Why is the bbc pushing this story so hard? 

Lady in question's now deceased husband Marmaduke was chair of BBC board of governors from 1986 to 96. Not a popular person at the BBC. Revenge when it comes after 25 years is all the sweeter for it.

Get a grip. "We'll get back at you by targetting your wife when you are dead. Or at least, I'll make sure people that still work here when I am long retired do."

Standard racist old posh hag on her own patch thinks she can do what she likes and gets found out shocka!  

It is a very miserable business. BBC working so hard to distance itself from the non fact version of HISTORY that is preserved for us by Netflix’s the Crown. Dukie versus Birt. Nothing said by Beeb at all in response to that fiction…and then a total horror show of a racist bully bastard caught in full cry in real life in current times and boom 

Well it does at criminal law Jim.  S.20 GBH seen as less culpable than s.18 due to the lack of intent, even if it is still GBH.

More generally, and as someone else has asked above, what does this mean for the murky world of app-based dating?  

Is it acceptable to match with someone who is almost certainly not from the UK and ask them where they are from?  When they say Clapham is one allowed to ask a further question about where they were born / which country they grew up in?

True EP, poorly phrased question. Should have been, “If there was no intent, does that make it all right then?”

Having done a bit of internet digging around the Complainant and her views on various issues, including the Royal Family, one does start to get the impression the whole thing just might have been engineered.

Her real name is Marlene, apparently.  She as a long history of speaking out against the Royal Family and has, herself, made comments that could be construed as racist against white people.

Either way, whole thing is murky as fook and everyone involved is smelling of sh1t.


Apparently her name is Marlene Headley but she changed it to sound more African, for reasons unknown. 

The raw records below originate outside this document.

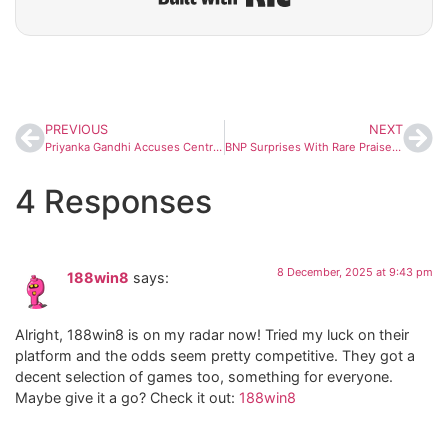
PREVIOUS
NEXT
Priyanka Gandhi Accuses Centre of Using ‘Vande Mataram’ Debate for Bengal Poll Politics
BNP Surprises With Rare Praise for PM Modi Over Message to Begum Khaleda Zia
4 Responses
8 December, 2025 at 9:43 pm
188win8
says:
Alright, 188win8 is on my radar now! Tried my luck on their
platform and the odds seem pretty competitive. They got a
decent selection of games too, something for everyone.
Maybe give it a go? Check it out:
188win8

She has made various disparaging comments on various social media platforms about the Royal Family, including that they are racist and Meghan has been the victim of domestic abuse at their hands.

She is clearly not a supporter of the Royal Family.  The report of the conversation reads like the transcript of a recording.  It is not unreasonable to ask if she went there with an agenda.


She was on tv wearing either a Rastafarian tricolour and she has a (fake) Igbo name. If she was wearing similar at the palace it wouldn’t be a stretch to ask her about it. She said on tv that one of the aims of her charity is to speak out against racism so she had a duty to do this expose.

It looks like a fit up job for publicity.

Having said that, the old racist lady was easy to fit-up. Entitled old person from another era.

Makes me laugh when the royals pretend to be woke, their whole existence is about embedding privilege and power and lording it (literally, not figuratively) over the proles who are very much to be kept down and in their place.

So, as is often the case, when two dickheads with an agenda meet, a ruckus ensues. The racist old biddy met a harder nutter on this occasion.

I purposely make no comment on the original incident.   

I employ a lady born in the UK but so proud of her Indian heritage she often refers to herself as Indian which I confess to having been confused by  as to repeat her self description would lead me to ask myself if I were being rascist. 

My surname makes it obvious that my family came from elsewhere. I’m often asked where. I enjoy explaining. Maybe because it attests to survival rather than a journey in chains. 

If asked sensitively and contextually I think this can be a legitimate question and can demonstrate a genuine interest in a person and understanding them. 


Point being that an English person may feel it offensive that you think there's something different about them that you feel it's important enough 'to understand' about them by virtue of their ancestors' place of birth.